The promise of Deep Learning is that critical mass of data and bigger neural networks ( more layers, more computing power ) mean qualitative change and that a new level of modeling accuracy is  achievable. General Deep Learning algorithms can be applied to domain specific use cases, relying primarily on massive amounts of data as the fuel for insights ( rather than the particular domain knowledge i.e. coming up with clever domain specific algorithms ).

Google's TensorFlow is recently open sourced library that runs on heterogeneous ( CPU, GPU, FPGA ), distributed platforms. It can be ( and already is ) used for financial markets modeling. If history is any guide, TensorFlow will ignite a whole new industry and many products will have it as architectural foundation.
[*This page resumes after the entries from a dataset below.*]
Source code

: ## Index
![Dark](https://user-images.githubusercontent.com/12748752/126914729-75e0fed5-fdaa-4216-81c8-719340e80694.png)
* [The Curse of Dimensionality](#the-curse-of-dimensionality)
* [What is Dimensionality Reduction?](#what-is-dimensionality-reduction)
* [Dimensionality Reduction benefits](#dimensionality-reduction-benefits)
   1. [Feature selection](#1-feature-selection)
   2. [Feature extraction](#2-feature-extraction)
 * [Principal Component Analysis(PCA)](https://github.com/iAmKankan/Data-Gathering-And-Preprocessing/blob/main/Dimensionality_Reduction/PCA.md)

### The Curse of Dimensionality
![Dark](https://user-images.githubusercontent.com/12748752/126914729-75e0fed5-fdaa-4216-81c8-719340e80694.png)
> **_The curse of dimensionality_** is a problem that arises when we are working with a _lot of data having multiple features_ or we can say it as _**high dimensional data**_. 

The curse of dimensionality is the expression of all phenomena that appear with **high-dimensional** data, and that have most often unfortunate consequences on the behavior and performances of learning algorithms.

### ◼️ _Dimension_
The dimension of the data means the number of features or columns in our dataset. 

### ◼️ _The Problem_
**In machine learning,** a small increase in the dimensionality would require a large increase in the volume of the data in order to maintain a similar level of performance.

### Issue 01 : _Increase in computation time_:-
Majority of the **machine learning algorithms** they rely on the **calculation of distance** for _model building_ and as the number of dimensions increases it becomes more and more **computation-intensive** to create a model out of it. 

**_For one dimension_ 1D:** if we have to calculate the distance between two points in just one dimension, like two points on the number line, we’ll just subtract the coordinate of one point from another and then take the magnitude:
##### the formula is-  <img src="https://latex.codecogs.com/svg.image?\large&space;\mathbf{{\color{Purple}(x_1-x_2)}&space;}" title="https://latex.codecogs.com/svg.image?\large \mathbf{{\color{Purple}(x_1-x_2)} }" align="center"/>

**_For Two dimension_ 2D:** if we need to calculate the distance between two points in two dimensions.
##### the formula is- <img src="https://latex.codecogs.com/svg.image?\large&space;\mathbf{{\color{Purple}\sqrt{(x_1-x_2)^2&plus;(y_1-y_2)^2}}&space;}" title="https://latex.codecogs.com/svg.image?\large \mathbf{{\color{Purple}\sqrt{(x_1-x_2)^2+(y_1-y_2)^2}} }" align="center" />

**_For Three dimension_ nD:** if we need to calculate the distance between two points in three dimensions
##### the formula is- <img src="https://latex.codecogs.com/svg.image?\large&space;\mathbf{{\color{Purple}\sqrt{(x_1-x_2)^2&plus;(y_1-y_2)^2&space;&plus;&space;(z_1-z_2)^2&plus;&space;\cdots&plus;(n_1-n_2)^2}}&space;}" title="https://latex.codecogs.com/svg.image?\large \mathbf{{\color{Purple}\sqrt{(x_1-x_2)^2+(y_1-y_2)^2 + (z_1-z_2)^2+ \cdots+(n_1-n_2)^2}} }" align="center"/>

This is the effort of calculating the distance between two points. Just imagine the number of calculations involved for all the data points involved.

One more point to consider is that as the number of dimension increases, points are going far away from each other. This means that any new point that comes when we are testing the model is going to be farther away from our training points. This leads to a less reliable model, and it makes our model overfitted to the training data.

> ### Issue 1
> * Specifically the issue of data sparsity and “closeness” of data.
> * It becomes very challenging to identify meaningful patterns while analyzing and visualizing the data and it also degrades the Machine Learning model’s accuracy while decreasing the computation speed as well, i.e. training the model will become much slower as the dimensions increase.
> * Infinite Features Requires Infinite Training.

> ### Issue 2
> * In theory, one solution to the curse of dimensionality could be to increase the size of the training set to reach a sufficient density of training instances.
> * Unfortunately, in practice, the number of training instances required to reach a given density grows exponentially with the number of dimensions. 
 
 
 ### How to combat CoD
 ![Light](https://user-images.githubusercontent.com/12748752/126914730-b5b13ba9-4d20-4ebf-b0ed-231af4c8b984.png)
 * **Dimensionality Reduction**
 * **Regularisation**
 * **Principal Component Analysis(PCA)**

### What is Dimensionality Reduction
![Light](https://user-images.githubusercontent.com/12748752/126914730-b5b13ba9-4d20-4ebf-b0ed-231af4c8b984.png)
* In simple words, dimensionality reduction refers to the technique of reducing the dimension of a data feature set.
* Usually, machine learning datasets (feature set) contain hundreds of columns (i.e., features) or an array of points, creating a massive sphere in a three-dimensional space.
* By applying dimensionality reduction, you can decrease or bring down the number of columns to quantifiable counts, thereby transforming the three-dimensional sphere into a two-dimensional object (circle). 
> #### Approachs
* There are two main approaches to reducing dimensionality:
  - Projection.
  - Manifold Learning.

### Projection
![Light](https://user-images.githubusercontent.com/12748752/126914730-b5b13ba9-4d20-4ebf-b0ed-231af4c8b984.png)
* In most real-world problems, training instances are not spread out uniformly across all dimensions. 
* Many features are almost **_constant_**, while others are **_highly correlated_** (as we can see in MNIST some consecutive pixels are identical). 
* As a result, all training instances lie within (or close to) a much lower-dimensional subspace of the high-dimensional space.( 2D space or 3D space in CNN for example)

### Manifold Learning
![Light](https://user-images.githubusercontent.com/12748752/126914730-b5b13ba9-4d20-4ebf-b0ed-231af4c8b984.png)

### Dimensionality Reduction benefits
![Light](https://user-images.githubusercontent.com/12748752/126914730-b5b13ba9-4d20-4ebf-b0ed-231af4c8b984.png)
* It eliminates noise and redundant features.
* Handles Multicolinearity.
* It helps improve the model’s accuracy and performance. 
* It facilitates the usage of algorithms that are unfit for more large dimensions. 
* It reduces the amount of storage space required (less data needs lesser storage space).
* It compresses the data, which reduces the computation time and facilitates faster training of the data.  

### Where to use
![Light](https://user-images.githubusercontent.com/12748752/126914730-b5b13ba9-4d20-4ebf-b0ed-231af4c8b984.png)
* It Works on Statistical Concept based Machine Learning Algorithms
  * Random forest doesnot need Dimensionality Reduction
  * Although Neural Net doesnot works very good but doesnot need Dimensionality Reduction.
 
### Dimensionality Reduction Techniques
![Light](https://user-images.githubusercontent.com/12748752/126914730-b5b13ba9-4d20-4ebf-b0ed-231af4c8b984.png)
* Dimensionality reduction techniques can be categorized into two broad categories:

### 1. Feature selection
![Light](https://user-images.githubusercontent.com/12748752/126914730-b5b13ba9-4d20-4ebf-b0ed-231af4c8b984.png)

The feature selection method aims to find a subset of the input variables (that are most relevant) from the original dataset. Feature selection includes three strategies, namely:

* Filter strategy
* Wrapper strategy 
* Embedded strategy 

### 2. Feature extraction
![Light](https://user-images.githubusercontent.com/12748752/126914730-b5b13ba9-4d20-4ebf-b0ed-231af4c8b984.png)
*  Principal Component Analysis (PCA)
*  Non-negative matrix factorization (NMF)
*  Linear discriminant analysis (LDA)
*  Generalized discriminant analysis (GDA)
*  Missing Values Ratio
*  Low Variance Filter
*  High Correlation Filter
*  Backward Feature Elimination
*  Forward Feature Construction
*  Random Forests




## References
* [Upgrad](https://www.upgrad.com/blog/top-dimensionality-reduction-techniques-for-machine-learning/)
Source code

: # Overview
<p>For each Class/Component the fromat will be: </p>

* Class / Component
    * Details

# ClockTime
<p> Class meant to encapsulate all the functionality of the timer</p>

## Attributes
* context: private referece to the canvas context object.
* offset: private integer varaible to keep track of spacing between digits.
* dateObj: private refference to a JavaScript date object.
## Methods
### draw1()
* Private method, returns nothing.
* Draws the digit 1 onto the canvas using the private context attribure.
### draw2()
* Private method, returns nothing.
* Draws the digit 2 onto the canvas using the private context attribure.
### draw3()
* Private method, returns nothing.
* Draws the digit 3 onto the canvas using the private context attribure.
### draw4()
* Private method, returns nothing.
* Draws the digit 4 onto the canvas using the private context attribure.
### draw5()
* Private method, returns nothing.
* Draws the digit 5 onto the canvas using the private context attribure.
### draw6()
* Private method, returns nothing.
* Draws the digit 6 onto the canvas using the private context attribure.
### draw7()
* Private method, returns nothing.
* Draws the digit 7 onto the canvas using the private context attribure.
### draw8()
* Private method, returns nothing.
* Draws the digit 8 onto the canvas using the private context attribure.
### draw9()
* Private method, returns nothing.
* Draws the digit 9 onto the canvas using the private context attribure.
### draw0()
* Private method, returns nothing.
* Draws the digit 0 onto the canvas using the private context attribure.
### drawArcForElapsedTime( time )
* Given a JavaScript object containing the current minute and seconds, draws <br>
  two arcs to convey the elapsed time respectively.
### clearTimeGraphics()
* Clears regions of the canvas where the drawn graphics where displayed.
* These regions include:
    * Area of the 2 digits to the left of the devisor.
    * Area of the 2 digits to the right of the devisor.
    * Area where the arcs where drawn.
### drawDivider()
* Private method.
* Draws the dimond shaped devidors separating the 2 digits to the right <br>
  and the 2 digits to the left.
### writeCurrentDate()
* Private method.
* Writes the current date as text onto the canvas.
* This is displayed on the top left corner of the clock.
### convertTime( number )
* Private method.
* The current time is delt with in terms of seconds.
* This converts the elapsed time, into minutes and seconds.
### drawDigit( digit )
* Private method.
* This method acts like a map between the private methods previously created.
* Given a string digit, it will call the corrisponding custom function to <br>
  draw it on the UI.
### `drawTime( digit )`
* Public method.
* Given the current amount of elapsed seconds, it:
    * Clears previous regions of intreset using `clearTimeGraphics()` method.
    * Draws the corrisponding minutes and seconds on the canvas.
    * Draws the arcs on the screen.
TensorFlow makes it easy to perform complex analysis ( flexibly apply Deep Learning algorithms ) to multi dimensional data ( tensors ) and come up with relatively reliable predictions on where market will be based on earlier closed markets, for example. Naturally many other ideas and hypothesis can be tested ( models can be trained and executed-interferred) with great ease  - and that is probably one of the most important TensorFlow advantages.

Since hedge funds deal with publicly available data sets then cloud infrastructure ( AWS, Google Cloud ) can be utilized to essentially rent a supercomputer and perform massive calculations on the cheap. TensorFlow can light up such virtual supercomputer with just a few  lines of code.